Sweat contains water and trace minerals, and that’s it. No toxins, no germs, no bad spirits. Just stinky water.
This is my favorite one. I’ve heard it said so many times by so many people… and I think its kind of impossible at this point to tell folks they are wrong. The cold virus is commonly caused by a rhinovirus… which gets into the respiratory system. Once there, the virus binds to the epithelial cells which line the respiratory system just FIFTEEN MINUTES after entering the body. Our body reacts to this invasion by releasing inflammatory molecules to the site of the invasion. Plus, it makes extra mucus to remove alien particles from the body — hence sneezing and coughing.
Temperature has no effect on this process one way or another. Neither does wet hair.
If you ask why colds are more common in the winter, that’s as easy as pointing out that people spend much more time indoors in cold weather – in closer proximity. This makes it easier for the virus to spread.
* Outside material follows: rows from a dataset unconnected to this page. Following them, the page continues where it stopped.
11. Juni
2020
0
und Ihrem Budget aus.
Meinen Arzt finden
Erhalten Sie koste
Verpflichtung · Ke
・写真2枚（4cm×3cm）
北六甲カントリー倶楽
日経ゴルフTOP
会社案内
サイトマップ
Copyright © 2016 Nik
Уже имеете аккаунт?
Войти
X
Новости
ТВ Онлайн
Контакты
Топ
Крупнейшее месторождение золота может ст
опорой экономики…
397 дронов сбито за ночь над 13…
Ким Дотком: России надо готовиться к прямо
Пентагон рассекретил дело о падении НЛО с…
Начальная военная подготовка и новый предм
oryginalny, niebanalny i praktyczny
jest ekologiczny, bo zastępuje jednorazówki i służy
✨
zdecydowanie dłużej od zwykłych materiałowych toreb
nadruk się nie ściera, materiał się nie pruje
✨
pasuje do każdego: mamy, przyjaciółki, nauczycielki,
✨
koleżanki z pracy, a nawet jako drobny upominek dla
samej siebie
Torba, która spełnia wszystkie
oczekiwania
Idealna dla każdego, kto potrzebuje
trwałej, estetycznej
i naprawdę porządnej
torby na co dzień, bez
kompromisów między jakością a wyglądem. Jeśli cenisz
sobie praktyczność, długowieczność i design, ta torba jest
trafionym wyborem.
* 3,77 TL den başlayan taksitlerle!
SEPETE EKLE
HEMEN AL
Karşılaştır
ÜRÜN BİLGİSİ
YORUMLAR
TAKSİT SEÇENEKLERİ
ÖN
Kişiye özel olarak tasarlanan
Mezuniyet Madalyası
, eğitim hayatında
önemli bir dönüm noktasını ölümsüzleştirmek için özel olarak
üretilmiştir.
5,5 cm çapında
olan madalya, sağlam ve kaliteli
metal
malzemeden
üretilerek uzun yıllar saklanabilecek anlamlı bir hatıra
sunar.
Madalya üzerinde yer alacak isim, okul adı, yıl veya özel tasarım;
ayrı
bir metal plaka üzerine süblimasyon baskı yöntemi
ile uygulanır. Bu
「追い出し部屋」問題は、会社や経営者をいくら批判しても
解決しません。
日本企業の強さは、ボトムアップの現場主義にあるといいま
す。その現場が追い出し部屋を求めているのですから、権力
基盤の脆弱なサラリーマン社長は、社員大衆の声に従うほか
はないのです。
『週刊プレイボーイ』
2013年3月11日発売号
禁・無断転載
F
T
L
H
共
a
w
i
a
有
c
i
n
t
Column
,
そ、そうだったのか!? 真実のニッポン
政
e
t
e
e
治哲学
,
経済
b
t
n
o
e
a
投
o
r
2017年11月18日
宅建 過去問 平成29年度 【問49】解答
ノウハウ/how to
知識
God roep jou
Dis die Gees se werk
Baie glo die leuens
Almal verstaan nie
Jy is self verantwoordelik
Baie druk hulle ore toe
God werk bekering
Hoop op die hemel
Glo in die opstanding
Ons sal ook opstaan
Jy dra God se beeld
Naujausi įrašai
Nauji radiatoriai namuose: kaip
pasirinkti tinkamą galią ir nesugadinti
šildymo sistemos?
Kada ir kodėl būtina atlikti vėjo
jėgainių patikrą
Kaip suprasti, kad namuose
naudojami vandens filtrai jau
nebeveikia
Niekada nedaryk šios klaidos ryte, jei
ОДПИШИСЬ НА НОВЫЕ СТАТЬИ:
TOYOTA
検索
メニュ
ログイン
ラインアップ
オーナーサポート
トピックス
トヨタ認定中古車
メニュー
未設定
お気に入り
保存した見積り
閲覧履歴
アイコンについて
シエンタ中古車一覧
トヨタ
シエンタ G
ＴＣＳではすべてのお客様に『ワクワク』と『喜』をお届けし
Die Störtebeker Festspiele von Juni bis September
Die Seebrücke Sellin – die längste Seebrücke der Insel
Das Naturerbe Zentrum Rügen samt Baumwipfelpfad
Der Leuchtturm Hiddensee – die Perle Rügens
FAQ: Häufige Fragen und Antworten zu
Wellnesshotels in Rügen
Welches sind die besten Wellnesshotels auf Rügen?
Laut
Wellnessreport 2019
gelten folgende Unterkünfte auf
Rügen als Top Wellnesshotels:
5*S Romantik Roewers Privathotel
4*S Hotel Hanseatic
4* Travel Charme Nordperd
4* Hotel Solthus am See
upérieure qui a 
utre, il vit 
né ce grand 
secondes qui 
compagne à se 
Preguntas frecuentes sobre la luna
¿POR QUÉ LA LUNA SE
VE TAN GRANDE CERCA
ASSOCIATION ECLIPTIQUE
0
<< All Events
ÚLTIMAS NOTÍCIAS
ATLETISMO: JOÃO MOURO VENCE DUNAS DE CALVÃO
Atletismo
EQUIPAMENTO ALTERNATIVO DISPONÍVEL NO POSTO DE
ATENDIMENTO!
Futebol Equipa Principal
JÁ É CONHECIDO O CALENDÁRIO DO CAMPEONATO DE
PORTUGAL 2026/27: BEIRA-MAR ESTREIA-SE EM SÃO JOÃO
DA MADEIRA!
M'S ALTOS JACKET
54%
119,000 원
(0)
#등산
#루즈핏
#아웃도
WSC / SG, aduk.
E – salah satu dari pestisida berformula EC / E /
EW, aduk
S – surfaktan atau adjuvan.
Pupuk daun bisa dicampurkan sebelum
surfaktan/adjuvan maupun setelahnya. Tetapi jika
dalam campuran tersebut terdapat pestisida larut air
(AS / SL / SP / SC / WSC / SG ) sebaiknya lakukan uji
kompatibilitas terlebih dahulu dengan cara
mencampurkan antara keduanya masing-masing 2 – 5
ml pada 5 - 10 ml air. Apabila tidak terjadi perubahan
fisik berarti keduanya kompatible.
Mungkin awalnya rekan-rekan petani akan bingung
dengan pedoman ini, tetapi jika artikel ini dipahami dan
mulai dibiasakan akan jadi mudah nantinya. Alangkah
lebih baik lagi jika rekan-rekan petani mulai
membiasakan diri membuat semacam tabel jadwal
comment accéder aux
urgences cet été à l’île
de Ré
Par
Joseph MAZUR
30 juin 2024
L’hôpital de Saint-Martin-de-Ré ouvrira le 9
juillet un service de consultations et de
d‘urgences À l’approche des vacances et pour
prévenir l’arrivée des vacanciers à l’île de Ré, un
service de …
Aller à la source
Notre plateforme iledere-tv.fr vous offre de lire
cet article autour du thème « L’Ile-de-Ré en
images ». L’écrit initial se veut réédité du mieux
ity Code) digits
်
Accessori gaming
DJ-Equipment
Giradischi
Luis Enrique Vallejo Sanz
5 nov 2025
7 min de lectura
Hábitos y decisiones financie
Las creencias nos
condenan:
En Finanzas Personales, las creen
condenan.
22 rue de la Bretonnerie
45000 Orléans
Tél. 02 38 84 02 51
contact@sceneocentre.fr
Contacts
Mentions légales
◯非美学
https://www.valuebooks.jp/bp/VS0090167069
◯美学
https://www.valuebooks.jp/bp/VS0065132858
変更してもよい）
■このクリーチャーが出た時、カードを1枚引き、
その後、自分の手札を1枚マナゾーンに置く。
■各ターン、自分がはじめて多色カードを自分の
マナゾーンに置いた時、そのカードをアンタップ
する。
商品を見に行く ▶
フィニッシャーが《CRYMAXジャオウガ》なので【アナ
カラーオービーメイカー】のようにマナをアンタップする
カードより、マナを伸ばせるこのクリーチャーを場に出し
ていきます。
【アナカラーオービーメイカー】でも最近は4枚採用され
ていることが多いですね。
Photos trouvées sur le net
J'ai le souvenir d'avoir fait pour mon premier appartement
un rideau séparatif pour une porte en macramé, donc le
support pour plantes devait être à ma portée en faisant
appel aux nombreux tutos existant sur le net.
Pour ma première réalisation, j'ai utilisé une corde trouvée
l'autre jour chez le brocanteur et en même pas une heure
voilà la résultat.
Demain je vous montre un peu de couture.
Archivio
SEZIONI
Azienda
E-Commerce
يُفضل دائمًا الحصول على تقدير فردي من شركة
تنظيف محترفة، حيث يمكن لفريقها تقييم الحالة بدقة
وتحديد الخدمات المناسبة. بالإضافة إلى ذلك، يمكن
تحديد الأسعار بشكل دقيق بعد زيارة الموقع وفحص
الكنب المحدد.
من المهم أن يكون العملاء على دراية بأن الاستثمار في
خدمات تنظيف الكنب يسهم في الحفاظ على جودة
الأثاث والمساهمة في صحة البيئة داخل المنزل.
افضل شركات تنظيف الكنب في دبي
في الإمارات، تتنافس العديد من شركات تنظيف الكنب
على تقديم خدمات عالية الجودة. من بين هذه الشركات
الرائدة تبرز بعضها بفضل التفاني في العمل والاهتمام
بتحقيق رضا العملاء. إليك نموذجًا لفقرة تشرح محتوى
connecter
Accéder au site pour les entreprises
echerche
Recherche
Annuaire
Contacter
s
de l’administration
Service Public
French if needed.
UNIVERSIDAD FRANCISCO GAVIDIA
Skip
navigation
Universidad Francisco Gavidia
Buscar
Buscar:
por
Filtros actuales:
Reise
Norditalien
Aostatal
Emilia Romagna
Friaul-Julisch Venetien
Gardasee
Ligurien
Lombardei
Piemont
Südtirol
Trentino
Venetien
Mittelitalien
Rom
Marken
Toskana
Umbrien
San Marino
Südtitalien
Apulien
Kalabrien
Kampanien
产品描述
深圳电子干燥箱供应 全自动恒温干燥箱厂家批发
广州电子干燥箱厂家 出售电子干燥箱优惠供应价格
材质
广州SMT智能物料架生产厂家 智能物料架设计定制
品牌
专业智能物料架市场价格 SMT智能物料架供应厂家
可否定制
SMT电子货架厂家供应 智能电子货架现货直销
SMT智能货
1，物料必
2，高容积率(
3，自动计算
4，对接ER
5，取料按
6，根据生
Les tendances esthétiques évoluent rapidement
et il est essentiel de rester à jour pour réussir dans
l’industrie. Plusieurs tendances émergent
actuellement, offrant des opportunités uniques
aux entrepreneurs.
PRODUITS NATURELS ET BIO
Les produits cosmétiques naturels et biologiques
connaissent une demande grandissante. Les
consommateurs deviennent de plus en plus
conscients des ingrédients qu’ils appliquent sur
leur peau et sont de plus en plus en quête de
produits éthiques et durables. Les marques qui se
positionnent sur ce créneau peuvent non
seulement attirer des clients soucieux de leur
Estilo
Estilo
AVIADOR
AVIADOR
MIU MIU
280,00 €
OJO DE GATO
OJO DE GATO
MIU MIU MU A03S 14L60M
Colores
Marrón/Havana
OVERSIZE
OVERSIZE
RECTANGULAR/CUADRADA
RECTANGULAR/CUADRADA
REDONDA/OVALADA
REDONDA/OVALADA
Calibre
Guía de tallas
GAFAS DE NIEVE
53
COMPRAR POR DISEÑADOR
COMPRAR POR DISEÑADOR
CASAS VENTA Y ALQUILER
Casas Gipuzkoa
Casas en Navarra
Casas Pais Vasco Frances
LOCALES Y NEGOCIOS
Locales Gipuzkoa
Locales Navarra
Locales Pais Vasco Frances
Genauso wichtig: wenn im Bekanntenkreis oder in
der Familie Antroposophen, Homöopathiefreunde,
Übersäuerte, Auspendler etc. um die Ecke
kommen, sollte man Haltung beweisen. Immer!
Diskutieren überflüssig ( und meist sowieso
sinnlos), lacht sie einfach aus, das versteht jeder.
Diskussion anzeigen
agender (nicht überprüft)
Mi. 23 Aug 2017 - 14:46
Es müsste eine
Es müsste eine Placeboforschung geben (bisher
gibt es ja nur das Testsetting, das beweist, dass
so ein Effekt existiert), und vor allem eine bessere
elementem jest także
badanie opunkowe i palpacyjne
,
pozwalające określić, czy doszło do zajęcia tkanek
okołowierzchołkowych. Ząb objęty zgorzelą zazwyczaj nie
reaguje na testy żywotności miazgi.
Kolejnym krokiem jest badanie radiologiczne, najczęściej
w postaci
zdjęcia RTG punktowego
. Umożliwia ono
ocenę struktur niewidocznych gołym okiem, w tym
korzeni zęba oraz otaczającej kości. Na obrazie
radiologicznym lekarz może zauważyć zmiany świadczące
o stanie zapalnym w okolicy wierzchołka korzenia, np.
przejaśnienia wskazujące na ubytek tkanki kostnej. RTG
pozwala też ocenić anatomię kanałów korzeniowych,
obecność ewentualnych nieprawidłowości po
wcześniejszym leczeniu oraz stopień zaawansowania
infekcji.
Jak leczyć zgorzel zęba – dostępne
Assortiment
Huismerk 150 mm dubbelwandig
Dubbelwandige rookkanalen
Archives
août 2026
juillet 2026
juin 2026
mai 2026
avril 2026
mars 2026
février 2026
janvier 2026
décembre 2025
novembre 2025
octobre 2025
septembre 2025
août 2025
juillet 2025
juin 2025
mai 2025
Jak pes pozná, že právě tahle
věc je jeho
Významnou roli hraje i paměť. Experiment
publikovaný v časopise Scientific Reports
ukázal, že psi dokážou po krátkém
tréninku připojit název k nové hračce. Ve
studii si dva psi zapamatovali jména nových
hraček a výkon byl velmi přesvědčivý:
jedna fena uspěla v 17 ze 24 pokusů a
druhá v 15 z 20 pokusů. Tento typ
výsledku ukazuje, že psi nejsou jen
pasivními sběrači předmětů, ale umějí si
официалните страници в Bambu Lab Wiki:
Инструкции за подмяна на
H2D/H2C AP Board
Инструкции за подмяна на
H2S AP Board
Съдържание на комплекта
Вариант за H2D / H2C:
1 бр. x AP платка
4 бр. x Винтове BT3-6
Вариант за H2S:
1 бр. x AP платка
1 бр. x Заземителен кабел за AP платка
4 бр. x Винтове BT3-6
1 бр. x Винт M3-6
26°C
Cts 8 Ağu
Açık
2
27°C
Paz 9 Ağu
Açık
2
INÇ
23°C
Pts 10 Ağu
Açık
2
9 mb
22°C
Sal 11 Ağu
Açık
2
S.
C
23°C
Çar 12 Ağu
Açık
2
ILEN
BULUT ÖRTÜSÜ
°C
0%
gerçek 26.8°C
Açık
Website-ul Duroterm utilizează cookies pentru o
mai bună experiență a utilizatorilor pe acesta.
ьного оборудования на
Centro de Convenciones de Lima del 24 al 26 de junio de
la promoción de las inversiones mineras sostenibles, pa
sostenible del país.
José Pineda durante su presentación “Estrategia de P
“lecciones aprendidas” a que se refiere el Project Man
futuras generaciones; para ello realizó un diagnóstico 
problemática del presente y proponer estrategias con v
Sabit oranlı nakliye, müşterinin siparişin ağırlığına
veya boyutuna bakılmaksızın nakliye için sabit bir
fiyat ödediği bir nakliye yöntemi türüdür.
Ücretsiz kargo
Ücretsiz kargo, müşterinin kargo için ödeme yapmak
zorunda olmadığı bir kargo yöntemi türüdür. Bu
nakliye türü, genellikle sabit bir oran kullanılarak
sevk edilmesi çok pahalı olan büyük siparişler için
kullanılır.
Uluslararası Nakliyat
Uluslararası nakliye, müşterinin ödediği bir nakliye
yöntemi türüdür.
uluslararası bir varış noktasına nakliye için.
Many people, even doctors, have assumed this belief was true. But when you think about it, it can’t possibly be valid. This myth likely persists because of an optical illusion — and because it’s just so creepy. When the body dries out after death, the soft tissue like skin retracts. Fingernails appear more prominent… same with hair…. the skin shrinks back and the hair becomes more … there.
Flu vaccines do *not* contain complete viruses capable of causing the Flu.
If you caught the flu after your shot, odds are good you caught it waiting to get the vaccine, or you already had it and began showing symptoms shortly after.
Note: The only vaccine that contains the actual live (but weakened) virus is FluMist, which is sprayed up your nose rather than injected. Theoretically it may cause a mild case of influenza.
It will not help to lower your fever if you do not eat. In fact, limiting your food intake while you are sick hinders the healing process. Don’t force yourself to eat if you don’t feel good, but don’t starve yourself if you’re hungry and can’t remember “which one lets you eat”. It is very important that you maintain hydration by drinking a lot of liquids, as fever promotes the loss of fluids.
This one can be pretty much be traced back to a 1945 recommendation from the Nutrition Council that a person consume the equivalent of 8 glasses of fluid a day. This is not to say that drinking water is bad for you, not at all. You just don’t need 8 glasses. Part of the Council’s recommendation has been lost over the years — the large amount of fluid contained in food, especially fruits and vegetables, and other kinds of drinks should be included in the recommended 64-ounce total.
Drinking excess water can be dangerous, resulting in water intoxication and even death. Remember that girl who died from drinking too much water to win that radio contest a few years ago?
The body does divert blood flow from the muscles to the gastrointestinal system to spur digestion after eating, but not in amounts that diminish muscle function. Not to say you should finish thanksgiving dinner and then race for the pool. Swim when you’re comfortable — no need to set the egg timer.
In a study of 330 patients, nearly two out of three believed milk increases phlegm production. But it’ÂÂs not true. In one experiment, volunteers were infected with the cold virus, and some of them drank a lot of milk as well. The weight of the nasal secretions did not increase in those who drank more milk, nor was it associated with cough or congestion.
There is an ingredient in gum, called gum base, that is indigestible, but that only means that your body cannot extract nutrients out of it or dissolve it. It passes through you in 2-3 days.
So if you swallow your gum, no worries…it won’t be your problem in a few days, it will be the Sanitation Department’s.